Monday, August 2, 2010

Will The Real Julia Please Stand Up

On Friday I offered the opinion that the first two weeks of the election campaign had been won by Tony Abbott and the opposition. That opinion has been born out by the poll figures released over the weekend, with the credible Neilson poll showing the opposition with a winning lead in the two party preferred vote of 52 to 48 percent. This morning, the Newspoll gave a result which has the two major parties neck and neck at 50 percent each, which represents a dramatic advance for the opposition in past fortnight, and an equally dramatic decline in the fortunes of the Government. On Friday I observed that the Government had lost control of the agenda, and that seems to have been reflected in the polls. In response, the Prime Minister has announced that it is now time to “unleash the Real Julia”, to borrow the headline from today’s Telegraph.

Over the weekend, Julia Gillard said it was time to “make sure the real Julia is well and truly on display”. She said, “I'm going to step up and take personal charge of what we do in the campaign from this point". Maybe that’s a good idea, given the difficulty that seems to have overcome the Government, but it does raise a couple of very curly questions. If Julia has not been in charge of the campaign up until now, just who exactly has? And if it’s time to unleash the “Real Julia”, does that mean the Julia we have been watching is some sort of fake? After sternly warning all Australians to beware of falling for the forked tongue of “Phony Tony”, talk of the “Real Julia” could be seen as somewhat precious.

Of course, the truth is that the “Real Julia” has been there all along, but any political campaign is run by the Party, not just the Leader. In this case, the Party is still being driven by the very same people who decided to dismiss Kevin Rudd and install Julia Gillard as Prime Minister in June. Those people, including Senator Mark Arbib and Party Secretary Karl Bitar, are also responsible for coaching and grooming the Leader, whoever it might be, to lead the campaign. And that’s where the lines can become blurred. How much of what we see, of any politician, is the real person and how much is the focus group driven result of polling can become difficult to determine. What Ms. Gillard seems to be telling us is that for a while there even she had trouble telling the difference between the two.

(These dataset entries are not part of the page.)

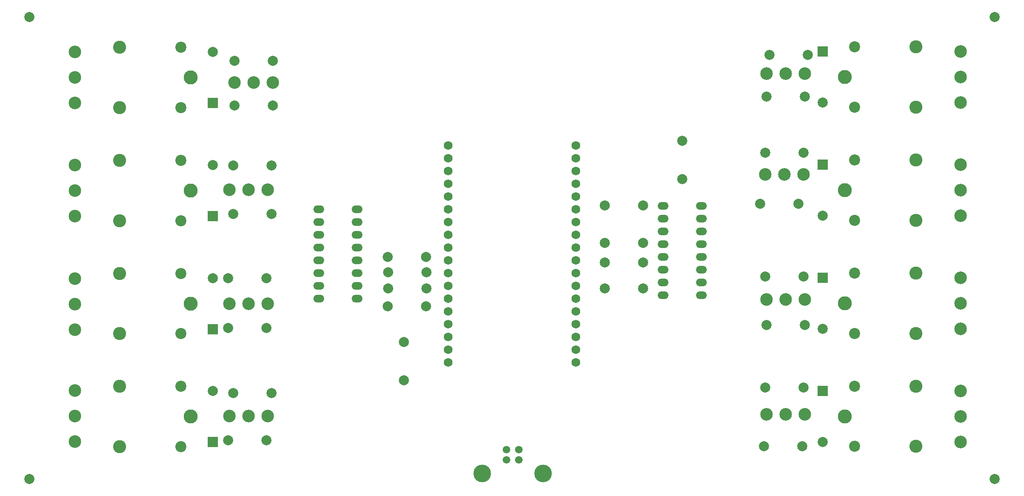
<source format=gbr>
%TF.GenerationSoftware,KiCad,Pcbnew,(5.1.10)-1*%
%TF.CreationDate,2021-09-30T22:30:01-03:00*%
%TF.ProjectId,esp32,65737033-322e-46b6-9963-61645f706362,rev?*%
%TF.SameCoordinates,Original*%
%TF.FileFunction,Copper,L1,Top*%
%TF.FilePolarity,Positive*%
%FSLAX46Y46*%
G04 Gerber Fmt 4.6, Leading zero omitted, Abs format (unit mm)*
G04 Created by KiCad (PCBNEW (5.1.10)-1) date 2021-09-30 22:30:01*
%MOMM*%
%LPD*%
G01*
G04 APERTURE LIST*
%TA.AperFunction,ComponentPad*%
%ADD10C,1.998980*%
%TD*%
%TA.AperFunction,ComponentPad*%
%ADD11R,1.998980X1.998980*%
%TD*%
%TA.AperFunction,ComponentPad*%
%ADD12C,2.500000*%
%TD*%
%TA.AperFunction,ComponentPad*%
%ADD13C,2.800000*%
%TD*%
%TA.AperFunction,ComponentPad*%
%ADD14C,2.200000*%
%TD*%
%TA.AperFunction,ComponentPad*%
%ADD15C,2.600000*%
%TD*%
%TA.AperFunction,ComponentPad*%
%ADD16O,2.199640X1.501140*%
%TD*%
%TA.AperFunction,ComponentPad*%
%ADD17C,1.501140*%
%TD*%
%TA.AperFunction,ComponentPad*%
%ADD18C,3.500120*%
%TD*%
%TA.AperFunction,ComponentPad*%
%ADD19C,2.499360*%
%TD*%
%TA.AperFunction,ComponentPad*%
%ADD20C,1.750000*%
%TD*%
G04 APERTURE END LIST*
D10*
%TO.P,R3B1,1*%
%TO.N,Net-(Q5-Pad2)*%
X79814000Y-61658000D03*
%TO.P,R3B1,2*%
%TO.N,Earth*%
X87434000Y-61658000D03*
%TD*%
%TO.P,R12,1*%
%TO.N,Net-(Q4-Pad2)*%
X185342000Y-117770000D03*
%TO.P,R12,2*%
%TO.N,Earth*%
X192962000Y-117770000D03*
%TD*%
%TO.P,R9,2*%
%TO.N,Earth*%
X192962000Y-95672000D03*
%TO.P,R9,1*%
%TO.N,Net-(Q3-Pad2)*%
X185342000Y-95672000D03*
%TD*%
%TO.P,D2,1*%
%TO.N,Net-(D2-Pad1)*%
X196780000Y-83564000D03*
D11*
%TO.P,D2,2*%
%TO.N,+5V*%
X196780000Y-73404000D03*
%TD*%
%TO.P,D1,2*%
%TO.N,+5V*%
X196780000Y-50904000D03*
D10*
%TO.P,D1,1*%
%TO.N,Net-(D1-Pad1)*%
X196780000Y-61064000D03*
%TD*%
D11*
%TO.P,D3,2*%
%TO.N,+5V*%
X196780000Y-95904000D03*
D10*
%TO.P,D3,1*%
%TO.N,Net-(D3-Pad1)*%
X196780000Y-106064000D03*
%TD*%
%TO.P,D4,1*%
%TO.N,Net-(D4-Pad1)*%
X196780000Y-128564000D03*
D11*
%TO.P,D4,2*%
%TO.N,+5V*%
X196780000Y-118404000D03*
%TD*%
D10*
%TO.P,D6,1*%
%TO.N,Net-(D6-Pad1)*%
X75514000Y-73466000D03*
D11*
%TO.P,D6,2*%
%TO.N,+5V*%
X75514000Y-83626000D03*
%TD*%
%TO.P,D8,2*%
%TO.N,+5V*%
X75514000Y-128626000D03*
D10*
%TO.P,D8,1*%
%TO.N,Net-(D8-Pad1)*%
X75514000Y-118466000D03*
%TD*%
D11*
%TO.P,D5,2*%
%TO.N,+5V*%
X75514000Y-61126000D03*
D10*
%TO.P,D5,1*%
%TO.N,Net-(D5-Pad1)*%
X75514000Y-50966000D03*
%TD*%
%TO.P,D7,1*%
%TO.N,Net-(D7-Pad1)*%
X75514000Y-95966000D03*
D11*
%TO.P,D7,2*%
%TO.N,+5V*%
X75514000Y-106126000D03*
%TD*%
D12*
%TO.P,J3,3*%
%TO.N,/NC3*%
X224280000Y-95904000D03*
%TO.P,J3,1*%
%TO.N,/NA3*%
X224280000Y-106064000D03*
%TO.P,J3,2*%
%TO.N,/COM3*%
X224280000Y-100984000D03*
%TD*%
%TO.P,J4,2*%
%TO.N,/COM4*%
X224280000Y-123484000D03*
%TO.P,J4,1*%
%TO.N,/NA4*%
X224280000Y-128564000D03*
%TO.P,J4,3*%
%TO.N,/NC4*%
X224280000Y-118404000D03*
%TD*%
%TO.P,J2,2*%
%TO.N,/COM2*%
X224280000Y-78484000D03*
%TO.P,J2,1*%
%TO.N,/NA2*%
X224280000Y-83564000D03*
%TO.P,J2,3*%
%TO.N,/NC2*%
X224280000Y-73404000D03*
%TD*%
%TO.P,J1,3*%
%TO.N,/NC1*%
X224280000Y-50904000D03*
%TO.P,J1,1*%
%TO.N,/NA1*%
X224280000Y-61064000D03*
%TO.P,J1,2*%
%TO.N,/COM1*%
X224280000Y-55984000D03*
%TD*%
%TO.P,J5,3*%
%TO.N,/NC5*%
X48014000Y-61126000D03*
%TO.P,J5,1*%
%TO.N,/NA5*%
X48014000Y-50966000D03*
%TO.P,J5,2*%
%TO.N,/COM5*%
X48014000Y-56046000D03*
%TD*%
%TO.P,J6,2*%
%TO.N,/COM6*%
X48014000Y-78546000D03*
%TO.P,J6,1*%
%TO.N,/NA6*%
X48014000Y-73466000D03*
%TO.P,J6,3*%
%TO.N,/NC6*%
X48014000Y-83626000D03*
%TD*%
%TO.P,J7,3*%
%TO.N,/NC7*%
X48014000Y-106206000D03*
%TO.P,J7,1*%
%TO.N,/NA7*%
X48014000Y-96046000D03*
%TO.P,J7,2*%
%TO.N,/COM7*%
X48014000Y-101126000D03*
%TD*%
%TO.P,J8,2*%
%TO.N,/COM8*%
X48014000Y-123466000D03*
%TO.P,J8,1*%
%TO.N,/NA8*%
X48014000Y-118386000D03*
%TO.P,J8,3*%
%TO.N,/NC8*%
X48014000Y-128546000D03*
%TD*%
D13*
%TO.P,K2,1*%
%TO.N,/COM2*%
X201180000Y-78484000D03*
D14*
%TO.P,K2,5*%
%TO.N,+5V*%
X203180000Y-72484000D03*
D15*
%TO.P,K2,4*%
%TO.N,/NC2*%
X215380000Y-72484000D03*
%TO.P,K2,3*%
%TO.N,/NA2*%
X215380000Y-84484000D03*
D14*
%TO.P,K2,2*%
%TO.N,Net-(D2-Pad1)*%
X203180000Y-84484000D03*
%TD*%
%TO.P,K1,2*%
%TO.N,Net-(D1-Pad1)*%
X203180000Y-61984000D03*
D15*
%TO.P,K1,3*%
%TO.N,/NA1*%
X215380000Y-61984000D03*
%TO.P,K1,4*%
%TO.N,/NC1*%
X215380000Y-49984000D03*
D14*
%TO.P,K1,5*%
%TO.N,+5V*%
X203180000Y-49984000D03*
D13*
%TO.P,K1,1*%
%TO.N,/COM1*%
X201180000Y-55984000D03*
%TD*%
%TO.P,K3,1*%
%TO.N,/COM3*%
X201180000Y-100984000D03*
D14*
%TO.P,K3,5*%
%TO.N,+5V*%
X203180000Y-94984000D03*
D15*
%TO.P,K3,4*%
%TO.N,/NC3*%
X215380000Y-94984000D03*
%TO.P,K3,3*%
%TO.N,/NA3*%
X215380000Y-106984000D03*
D14*
%TO.P,K3,2*%
%TO.N,Net-(D3-Pad1)*%
X203180000Y-106984000D03*
%TD*%
%TO.P,K4,2*%
%TO.N,Net-(D4-Pad1)*%
X203180000Y-129484000D03*
D15*
%TO.P,K4,3*%
%TO.N,/NA4*%
X215380000Y-129484000D03*
%TO.P,K4,4*%
%TO.N,/NC4*%
X215380000Y-117484000D03*
D14*
%TO.P,K4,5*%
%TO.N,+5V*%
X203180000Y-117484000D03*
D13*
%TO.P,K4,1*%
%TO.N,/COM4*%
X201180000Y-123484000D03*
%TD*%
D14*
%TO.P,K6,2*%
%TO.N,Net-(D6-Pad1)*%
X69114000Y-72546000D03*
D15*
%TO.P,K6,3*%
%TO.N,/NA6*%
X56914000Y-72546000D03*
%TO.P,K6,4*%
%TO.N,/NC6*%
X56914000Y-84546000D03*
D14*
%TO.P,K6,5*%
%TO.N,+5V*%
X69114000Y-84546000D03*
D13*
%TO.P,K6,1*%
%TO.N,/COM6*%
X71114000Y-78546000D03*
%TD*%
%TO.P,K8,1*%
%TO.N,/COM8*%
X71114000Y-123546000D03*
D14*
%TO.P,K8,5*%
%TO.N,+5V*%
X69114000Y-129546000D03*
D15*
%TO.P,K8,4*%
%TO.N,/NC8*%
X56914000Y-129546000D03*
%TO.P,K8,3*%
%TO.N,/NA8*%
X56914000Y-117546000D03*
D14*
%TO.P,K8,2*%
%TO.N,Net-(D8-Pad1)*%
X69114000Y-117546000D03*
%TD*%
%TO.P,K5,2*%
%TO.N,Net-(D5-Pad1)*%
X69114000Y-50046000D03*
D15*
%TO.P,K5,3*%
%TO.N,/NA5*%
X56914000Y-50046000D03*
%TO.P,K5,4*%
%TO.N,/NC5*%
X56914000Y-62046000D03*
D14*
%TO.P,K5,5*%
%TO.N,+5V*%
X69114000Y-62046000D03*
D13*
%TO.P,K5,1*%
%TO.N,/COM5*%
X71114000Y-56046000D03*
%TD*%
%TO.P,K7,1*%
%TO.N,/COM7*%
X71114000Y-101046000D03*
D14*
%TO.P,K7,5*%
%TO.N,+5V*%
X69114000Y-107046000D03*
D15*
%TO.P,K7,4*%
%TO.N,/NC7*%
X56914000Y-107046000D03*
%TO.P,K7,3*%
%TO.N,/NA7*%
X56914000Y-95046000D03*
D14*
%TO.P,K7,2*%
%TO.N,Net-(D7-Pad1)*%
X69114000Y-95046000D03*
%TD*%
D16*
%TO.P,OPTOSCOMPLADOR1,1*%
%TO.N,+5V*%
X96590000Y-82260000D03*
%TO.P,OPTOSCOMPLADOR1,2*%
%TO.N,Net-(OPTOSCOMPLADOR1-Pad2)*%
X96590000Y-84800000D03*
%TO.P,OPTOSCOMPLADOR1,3*%
%TO.N,Net-(OPTOSCOMPLADOR1-Pad3)*%
X96590000Y-87340000D03*
%TO.P,OPTOSCOMPLADOR1,4*%
%TO.N,+5V*%
X96590000Y-89880000D03*
%TO.P,OPTOSCOMPLADOR1,5*%
X96590000Y-92420000D03*
%TO.P,OPTOSCOMPLADOR1,6*%
%TO.N,Net-(OPTOSCOMPLADOR1-Pad6)*%
X96590000Y-94960000D03*
%TO.P,OPTOSCOMPLADOR1,7*%
%TO.N,Net-(OPTOSCOMPLADOR1-Pad7)*%
X96590000Y-97500000D03*
%TO.P,OPTOSCOMPLADOR1,8*%
%TO.N,+5V*%
X96590000Y-100040000D03*
%TO.P,OPTOSCOMPLADOR1,9*%
%TO.N,GND*%
X104210000Y-100040000D03*
%TO.P,OPTOSCOMPLADOR1,10*%
%TO.N,Net-(OPTOSCOMPLADOR1-Pad10)*%
X104210000Y-97500000D03*
%TO.P,OPTOSCOMPLADOR1,11*%
%TO.N,Net-(OPTOSCOMPLADOR1-Pad11)*%
X104210000Y-94960000D03*
%TO.P,OPTOSCOMPLADOR1,12*%
%TO.N,GND*%
X104210000Y-92420000D03*
%TO.P,OPTOSCOMPLADOR1,13*%
X104210000Y-89880000D03*
%TO.P,OPTOSCOMPLADOR1,14*%
%TO.N,Net-(OPTOSCOMPLADOR1-Pad14)*%
X104210000Y-87340000D03*
%TO.P,OPTOSCOMPLADOR1,15*%
%TO.N,Net-(OPTOSCOMPLADOR1-Pad15)*%
X104210000Y-84800000D03*
%TO.P,OPTOSCOMPLADOR1,16*%
%TO.N,GND*%
X104210000Y-82260000D03*
%TD*%
%TO.P,OPTOSCOMPLADOR2,16*%
%TO.N,Net-(OPTOSCOMPLADOR2-Pad16)*%
X172660000Y-81610000D03*
%TO.P,OPTOSCOMPLADOR2,15*%
%TO.N,+5V*%
X172660000Y-84150000D03*
%TO.P,OPTOSCOMPLADOR2,14*%
X172660000Y-86690000D03*
%TO.P,OPTOSCOMPLADOR2,13*%
%TO.N,Net-(OPTOSCOMPLADOR2-Pad13)*%
X172660000Y-89230000D03*
%TO.P,OPTOSCOMPLADOR2,12*%
%TO.N,Net-(OPTOSCOMPLADOR2-Pad12)*%
X172660000Y-91770000D03*
%TO.P,OPTOSCOMPLADOR2,11*%
%TO.N,+5V*%
X172660000Y-94310000D03*
%TO.P,OPTOSCOMPLADOR2,10*%
X172660000Y-96850000D03*
%TO.P,OPTOSCOMPLADOR2,9*%
%TO.N,Net-(OPTOSCOMPLADOR2-Pad9)*%
X172660000Y-99390000D03*
%TO.P,OPTOSCOMPLADOR2,8*%
%TO.N,Net-(OPTOSCOMPLADOR2-Pad8)*%
X165040000Y-99390000D03*
%TO.P,OPTOSCOMPLADOR2,7*%
%TO.N,GND*%
X165040000Y-96850000D03*
%TO.P,OPTOSCOMPLADOR2,6*%
X165040000Y-94310000D03*
%TO.P,OPTOSCOMPLADOR2,5*%
%TO.N,Net-(OPTOSCOMPLADOR2-Pad5)*%
X165040000Y-91770000D03*
%TO.P,OPTOSCOMPLADOR2,4*%
%TO.N,Net-(OPTOSCOMPLADOR2-Pad4)*%
X165040000Y-89230000D03*
%TO.P,OPTOSCOMPLADOR2,3*%
%TO.N,GND*%
X165040000Y-86690000D03*
%TO.P,OPTOSCOMPLADOR2,2*%
X165040000Y-84150000D03*
%TO.P,OPTOSCOMPLADOR2,1*%
%TO.N,Net-(OPTOSCOMPLADOR2-Pad1)*%
X165040000Y-81610000D03*
%TD*%
D17*
%TO.P,P1,3*%
%TO.N,N/C*%
X133883400Y-132156200D03*
%TO.P,P1,4*%
%TO.N,GND*%
X136372600Y-132156200D03*
%TO.P,P1,1*%
%TO.N,+5V*%
X136372600Y-130149600D03*
%TO.P,P1,2*%
%TO.N,N/C*%
X133883400Y-130149600D03*
D18*
%TO.P,P1,*%
%TO.N,*%
X129108200Y-134874000D03*
X141147800Y-134874000D03*
%TD*%
D19*
%TO.P,Q2,1*%
%TO.N,Earth*%
X192962000Y-75312000D03*
%TO.P,Q2,2*%
%TO.N,Net-(Q2-Pad2)*%
X189152000Y-75312000D03*
%TO.P,Q2,3*%
%TO.N,Net-(D2-Pad1)*%
X185342000Y-75312000D03*
%TD*%
%TO.P,Q1,1*%
%TO.N,Earth*%
X193216000Y-55246000D03*
%TO.P,Q1,2*%
%TO.N,Net-(Q1-Pad2)*%
X189406000Y-55246000D03*
%TO.P,Q1,3*%
%TO.N,Net-(D1-Pad1)*%
X185596000Y-55246000D03*
%TD*%
%TO.P,Q3,3*%
%TO.N,Net-(D3-Pad1)*%
X185596000Y-100244000D03*
%TO.P,Q3,2*%
%TO.N,Net-(Q3-Pad2)*%
X189406000Y-100244000D03*
%TO.P,Q3,1*%
%TO.N,Earth*%
X193216000Y-100244000D03*
%TD*%
%TO.P,Q4,1*%
%TO.N,Earth*%
X193216000Y-123104000D03*
%TO.P,Q4,2*%
%TO.N,Net-(Q4-Pad2)*%
X189406000Y-123104000D03*
%TO.P,Q4,3*%
%TO.N,Net-(D4-Pad1)*%
X185596000Y-123104000D03*
%TD*%
%TO.P,Q6,3*%
%TO.N,Net-(D6-Pad1)*%
X78798000Y-78422000D03*
%TO.P,Q6,2*%
%TO.N,Net-(Q6-Pad2)*%
X82608000Y-78422000D03*
%TO.P,Q6,1*%
%TO.N,Earth*%
X86418000Y-78422000D03*
%TD*%
%TO.P,Q8,1*%
%TO.N,Earth*%
X86418000Y-123420000D03*
%TO.P,Q8,2*%
%TO.N,Net-(Q8-Pad2)*%
X82608000Y-123420000D03*
%TO.P,Q8,3*%
%TO.N,Net-(D8-Pad1)*%
X78798000Y-123420000D03*
%TD*%
%TO.P,Q5,3*%
%TO.N,Net-(D5-Pad1)*%
X79814000Y-57086000D03*
%TO.P,Q5,2*%
%TO.N,Net-(Q5-Pad2)*%
X83624000Y-57086000D03*
%TO.P,Q5,1*%
%TO.N,Earth*%
X87434000Y-57086000D03*
%TD*%
%TO.P,Q7,3*%
%TO.N,Net-(D7-Pad1)*%
X78798000Y-101068000D03*
%TO.P,Q7,2*%
%TO.N,Net-(Q7-Pad2)*%
X82608000Y-101068000D03*
%TO.P,Q7,1*%
%TO.N,Earth*%
X86418000Y-101068000D03*
%TD*%
D10*
%TO.P,R1,1*%
%TO.N,Net-(OPTOSCOMPLADOR2-Pad1)*%
X161060000Y-81500000D03*
%TO.P,R1,2*%
%TO.N,/IN1*%
X153440000Y-81500000D03*
%TD*%
%TO.P,R5,2*%
%TO.N,Net-(OPTOSCOMPLADOR2-Pad13)*%
X184326000Y-81154000D03*
%TO.P,R5,1*%
%TO.N,Net-(Q2-Pad2)*%
X191946000Y-81154000D03*
%TD*%
%TO.P,R6,1*%
%TO.N,Net-(Q2-Pad2)*%
X185342000Y-70994000D03*
%TO.P,R6,2*%
%TO.N,Earth*%
X192962000Y-70994000D03*
%TD*%
%TO.P,R4,1*%
%TO.N,Net-(OPTOSCOMPLADOR2-Pad4)*%
X161060000Y-89000000D03*
%TO.P,R4,2*%
%TO.N,/IN2*%
X153440000Y-89000000D03*
%TD*%
%TO.P,R2,2*%
%TO.N,Net-(OPTOSCOMPLADOR2-Pad16)*%
X185596000Y-59818000D03*
%TO.P,R2,1*%
%TO.N,Net-(Q1-Pad2)*%
X193216000Y-59818000D03*
%TD*%
%TO.P,R3,2*%
%TO.N,Earth*%
X193812000Y-51532000D03*
%TO.P,R3,1*%
%TO.N,Net-(Q1-Pad2)*%
X186192000Y-51532000D03*
%TD*%
%TO.P,R7,2*%
%TO.N,/IN3*%
X153440000Y-92900000D03*
%TO.P,R7,1*%
%TO.N,Net-(OPTOSCOMPLADOR2-Pad5)*%
X161060000Y-92900000D03*
%TD*%
%TO.P,R10,1*%
%TO.N,Net-(OPTOSCOMPLADOR2-Pad8)*%
X161060000Y-98000000D03*
%TO.P,R10,2*%
%TO.N,/IN4*%
X153440000Y-98000000D03*
%TD*%
%TO.P,R8,1*%
%TO.N,Net-(Q3-Pad2)*%
X193216000Y-105324000D03*
%TO.P,R8,2*%
%TO.N,Net-(OPTOSCOMPLADOR2-Pad12)*%
X185596000Y-105324000D03*
%TD*%
%TO.P,R11,2*%
%TO.N,Net-(OPTOSCOMPLADOR2-Pad9)*%
X185088000Y-129454000D03*
%TO.P,R11,1*%
%TO.N,Net-(Q4-Pad2)*%
X192708000Y-129454000D03*
%TD*%
%TO.P,R6B1,1*%
%TO.N,Net-(Q6-Pad2)*%
X87180000Y-73596000D03*
%TO.P,R6B1,2*%
%TO.N,Earth*%
X79560000Y-73596000D03*
%TD*%
%TO.P,R12B1,1*%
%TO.N,Net-(Q8-Pad2)*%
X79560000Y-118848000D03*
%TO.P,R12B1,2*%
%TO.N,Earth*%
X87180000Y-118848000D03*
%TD*%
%TO.P,R5B1,2*%
%TO.N,Net-(OPTOSCOMPLADOR1-Pad3)*%
X87180000Y-83248000D03*
%TO.P,R5B1,1*%
%TO.N,Net-(Q6-Pad2)*%
X79560000Y-83248000D03*
%TD*%
%TO.P,R11B1,2*%
%TO.N,Net-(OPTOSCOMPLADOR1-Pad7)*%
X86164000Y-128246000D03*
%TO.P,R11B1,1*%
%TO.N,Net-(Q8-Pad2)*%
X78544000Y-128246000D03*
%TD*%
%TO.P,R9B1,2*%
%TO.N,Earth*%
X86164000Y-95988000D03*
%TO.P,R9B1,1*%
%TO.N,Net-(Q7-Pad2)*%
X78544000Y-95988000D03*
%TD*%
%TO.P,R2B1,2*%
%TO.N,Net-(OPTOSCOMPLADOR1-Pad2)*%
X87434000Y-52768000D03*
%TO.P,R2B1,1*%
%TO.N,Net-(Q5-Pad2)*%
X79814000Y-52768000D03*
%TD*%
%TO.P,R8B1,2*%
%TO.N,Net-(OPTOSCOMPLADOR1-Pad6)*%
X86164000Y-105894000D03*
%TO.P,R8B1,1*%
%TO.N,Net-(Q7-Pad2)*%
X78544000Y-105894000D03*
%TD*%
%TO.P,R4B1,1*%
%TO.N,Net-(OPTOSCOMPLADOR1-Pad14)*%
X110352000Y-94830000D03*
%TO.P,R4B1,2*%
%TO.N,/IN6*%
X117972000Y-94830000D03*
%TD*%
%TO.P,R10B1,2*%
%TO.N,/IN8*%
X117872000Y-101630000D03*
%TO.P,R10B1,1*%
%TO.N,Net-(OPTOSCOMPLADOR1-Pad10)*%
X110252000Y-101630000D03*
%TD*%
%TO.P,R1B1,1*%
%TO.N,Net-(OPTOSCOMPLADOR1-Pad15)*%
X110252000Y-91730000D03*
%TO.P,R1B1,2*%
%TO.N,/IN5*%
X117872000Y-91730000D03*
%TD*%
%TO.P,R7B1,1*%
%TO.N,Net-(OPTOSCOMPLADOR1-Pad11)*%
X110352000Y-98030000D03*
%TO.P,R7B1,2*%
%TO.N,/IN7*%
X117972000Y-98030000D03*
%TD*%
D20*
%TO.P,U1,18*%
%TO.N,N/C*%
X122300000Y-69596000D03*
%TO.P,U1,17*%
X122300000Y-72136000D03*
%TO.P,U1,16*%
X122300000Y-74676000D03*
%TO.P,U1,15*%
X122300000Y-77216000D03*
%TO.P,U1,14*%
X122300000Y-79756000D03*
%TO.P,U1,13*%
X122300000Y-82296000D03*
%TO.P,U1,12*%
X122300000Y-84836000D03*
%TO.P,U1,11*%
X122300000Y-87376000D03*
%TO.P,U1,10*%
X122300000Y-89916000D03*
%TO.P,U1,9*%
%TO.N,/IN5*%
X122300000Y-92456000D03*
%TO.P,U1,8*%
%TO.N,/IN6*%
X122300000Y-94996000D03*
%TO.P,U1,7*%
%TO.N,/IN7*%
X122300000Y-97536000D03*
%TO.P,U1,6*%
%TO.N,/IN8*%
X122300000Y-100076000D03*
%TO.P,U1,5*%
%TO.N,N/C*%
X122300000Y-102616000D03*
%TO.P,U1,4*%
X122300000Y-105156000D03*
%TO.P,U1,3*%
X122300000Y-107696000D03*
%TO.P,U1,2*%
%TO.N,GND*%
X122300000Y-110236000D03*
%TO.P,U1,1*%
%TO.N,+5V*%
X122300000Y-112776000D03*
%TO.P,U1,19*%
%TO.N,N/C*%
X147700000Y-112776000D03*
%TO.P,U1,20*%
X147700000Y-110236000D03*
%TO.P,U1,21*%
X147700000Y-107696000D03*
%TO.P,U1,22*%
X147700000Y-105156000D03*
%TO.P,U1,23*%
X147700000Y-102616000D03*
%TO.P,U1,24*%
%TO.N,/IN4*%
X147700000Y-100076000D03*
%TO.P,U1,25*%
%TO.N,/IN3*%
X147700000Y-97536000D03*
%TO.P,U1,26*%
%TO.N,/IN2*%
X147700000Y-94996000D03*
%TO.P,U1,27*%
%TO.N,N/C*%
X147700000Y-92456000D03*
%TO.P,U1,28*%
X147700000Y-89916000D03*
%TO.P,U1,29*%
%TO.N,/IN1*%
X147700000Y-87376000D03*
%TO.P,U1,30*%
%TO.N,N/C*%
X147700000Y-84836000D03*
%TO.P,U1,31*%
X147700000Y-82296000D03*
%TO.P,U1,32*%
X147700000Y-79756000D03*
%TO.P,U1,33*%
X147700000Y-77216000D03*
%TO.P,U1,34*%
X147700000Y-74676000D03*
%TO.P,U1,35*%
X147700000Y-72136000D03*
%TO.P,U1,36*%
X147700000Y-69596000D03*
%TD*%
D10*
%TO.P,H1,1*%
%TO.N,N/C*%
X39000000Y-44000000D03*
%TD*%
%TO.P,H2,1*%
%TO.N,N/C*%
X231000000Y-44000000D03*
%TD*%
%TO.P,H3,1*%
%TO.N,N/C*%
X231000000Y-136000000D03*
%TD*%
%TO.P,H4,1*%
%TO.N,N/C*%
X39000000Y-136000000D03*
%TD*%
%TO.P,R16,1*%
%TO.N,GND*%
X113538000Y-116332000D03*
%TO.P,R16,2*%
X113538000Y-108712000D03*
%TD*%
%TO.P,R14,1*%
%TO.N,GND*%
X168910000Y-76310000D03*
%TO.P,R14,2*%
%TO.N,Earth*%
X168910000Y-68690000D03*
%TD*%
M02*

</source>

Regardless of just who is really running the campaign, or whether the ‘Real Julia” will now step up, there’s a very good chance that it’s already too late to make a difference. The underlying disquiet about the ability of a Party to callously discard a Leader in an apparent attempt to win at all costs has only been amplified by the events of the past fortnight. After displaying contempt not only for their own former Leader, but also for the people who voted for him three years ago, the Party now appears to be desperate to appear not to be desperate. With almost three weeks of the campaign still to run, it’s too soon to say that they have lost the election, but unless there is a dramatic turnaround that will be the outcome. Labor hasn’t yet fallen to the bottom of the cliff, but they have tripped at the top.

If they don’t grab a safety rail there can only be one result.